SECCIÓN DE TEXTO:
********************
Entre 14 cancelaciones de vuelos nacionales e internacionales, el jueves 6 de agosto se convirtió en el úlltimo día en que Flybondi "intentó volar". De ahí en más la empresa que a través de COC Global Enterprise controla el empresario y exagente de inteligencia Leonardo Scatturice entró en "el cono del silencio", y hasta fue desconectada su web (da error 403), la única conexión que mantenían para reclamar quienes compraron pasajes de vuelos que se cancelaron en las últimas semanas.
********************
USANDO LA INFORMACIÓN:
**a.** Explica, según el texto sobre Flybondi, por qué la desconexión de la web de la empresa perjudica a quienes compraron pasajes.
**b.** Extrae del texto sobre Flybondi el fragmento que va de "Entre 14 cancelaciones" a "las últimas semanas.".
**c.** Escribe lo que sigue al texto sobre Flybondi, a partir de su última oración.
El material no tiene relación con el texto sobre Flybondi.

(Entradas guardadas)
********************
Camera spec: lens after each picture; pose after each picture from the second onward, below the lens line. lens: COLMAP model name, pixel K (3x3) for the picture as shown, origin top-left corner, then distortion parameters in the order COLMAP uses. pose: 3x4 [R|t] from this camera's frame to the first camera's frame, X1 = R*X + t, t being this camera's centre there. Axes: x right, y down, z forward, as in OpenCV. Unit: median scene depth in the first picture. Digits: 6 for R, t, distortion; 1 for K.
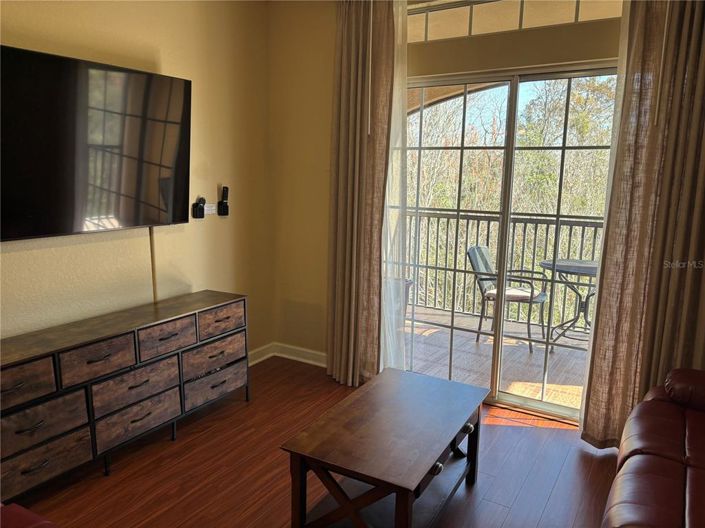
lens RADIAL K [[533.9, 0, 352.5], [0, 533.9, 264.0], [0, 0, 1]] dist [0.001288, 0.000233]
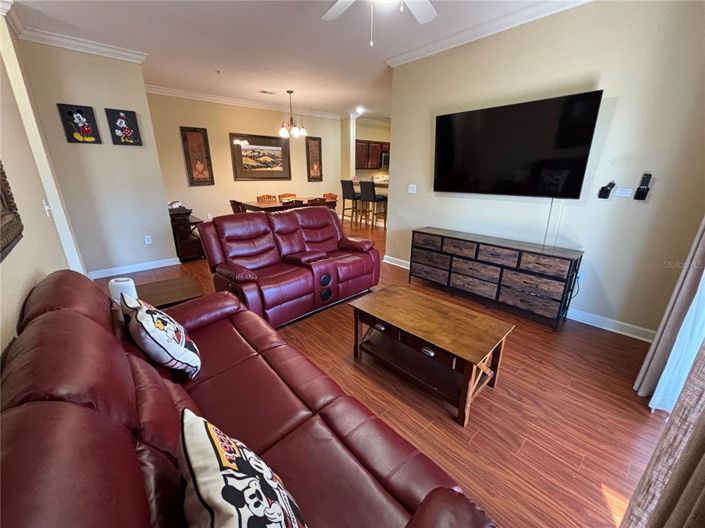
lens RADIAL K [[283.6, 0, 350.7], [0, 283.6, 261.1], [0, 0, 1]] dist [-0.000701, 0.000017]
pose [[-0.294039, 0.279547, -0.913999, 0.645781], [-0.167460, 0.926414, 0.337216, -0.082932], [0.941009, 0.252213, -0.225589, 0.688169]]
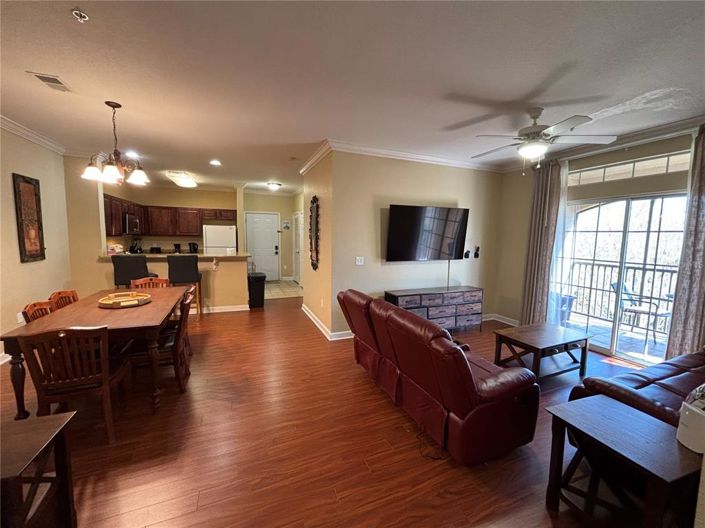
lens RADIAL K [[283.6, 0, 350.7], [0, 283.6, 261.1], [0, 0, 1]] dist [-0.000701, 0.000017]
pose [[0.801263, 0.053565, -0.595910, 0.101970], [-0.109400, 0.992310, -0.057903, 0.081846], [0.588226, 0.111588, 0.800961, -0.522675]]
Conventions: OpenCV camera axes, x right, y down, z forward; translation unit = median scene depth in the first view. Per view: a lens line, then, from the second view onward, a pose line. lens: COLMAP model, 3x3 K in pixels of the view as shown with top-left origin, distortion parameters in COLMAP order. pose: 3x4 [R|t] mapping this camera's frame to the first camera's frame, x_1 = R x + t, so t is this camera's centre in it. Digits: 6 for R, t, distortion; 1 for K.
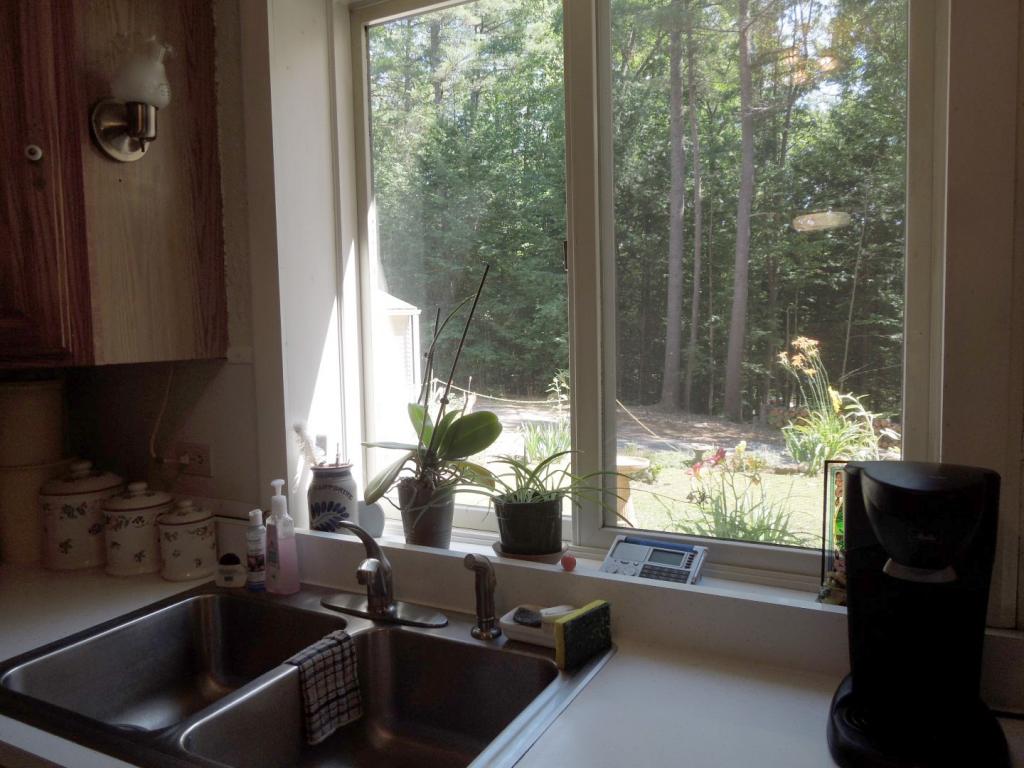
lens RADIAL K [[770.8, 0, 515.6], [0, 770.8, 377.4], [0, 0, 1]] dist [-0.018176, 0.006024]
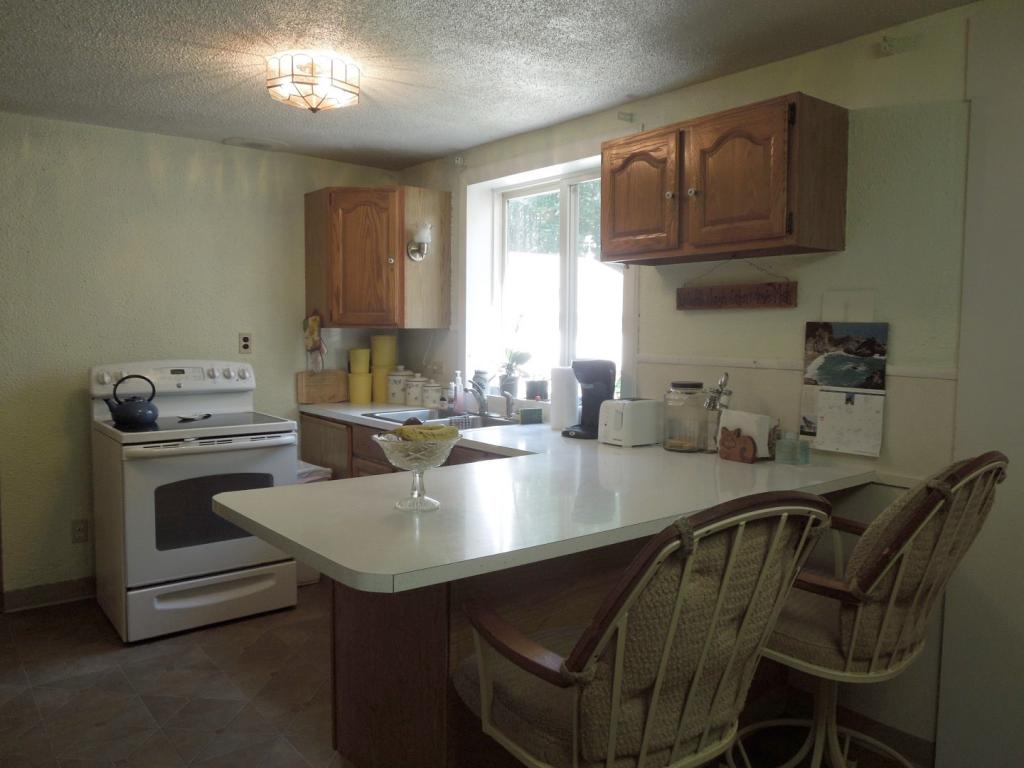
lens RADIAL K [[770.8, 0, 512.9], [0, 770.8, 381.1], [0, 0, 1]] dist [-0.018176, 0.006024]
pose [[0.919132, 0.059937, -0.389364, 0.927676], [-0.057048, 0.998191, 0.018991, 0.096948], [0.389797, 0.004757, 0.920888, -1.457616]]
********************
RESPUESTAS POR TAREA:
**a.** La web era la única conexión que mantenían para reclamar quienes compraron pasajes de vuelos cancelados en las últimas semanas. Al quedar desconectada, con un error 403, esas personas perdieron esa vía de reclamo.

**b.**
Entre 14 cancelaciones de vuelos nacionales e internacionales, el jueves 6 de agosto se convirtió en el úlltimo día en que Flybondi "intentó volar". De ahí en más la empresa que a través de COC Global Enterprise controla el empresario y exagente de inteligencia Leonardo Scatturice entró en "el cono del silencio", y hasta fue desconectada su web (da error 403), la única conexión que mantenían para reclamar quienes compraron pasajes de vuelos que se cancelaron en las últimas semanas.

**c.**
Lo único concreto del caso es que tanto el gobierno de Javier Milei como las autoridades aéreas, que han permitido que la empresa continuara vendiendo esos miles de pasajes cuando ya sus problemas de atrasos y cancelaciones eran moneda corriente, no han anunciado decisiones sobre su operatoria, y en números se estimo que los pasajes vendidos "y en el limbo" rondarían los 19 millones de dólares. Por cierto, el tema corre el riesgo de pasar a convertirse en el discurso oficial en "otro problema entre privados", la expresión que usan tanto Milei como Luis Caputo cuando les hablan de grave cuadro de endeudamiento que soportan millones de familias argentinas con bancos y billeteras virtuales.
Nadie sabe si Scatturice conseguirá salvar a Flybondi.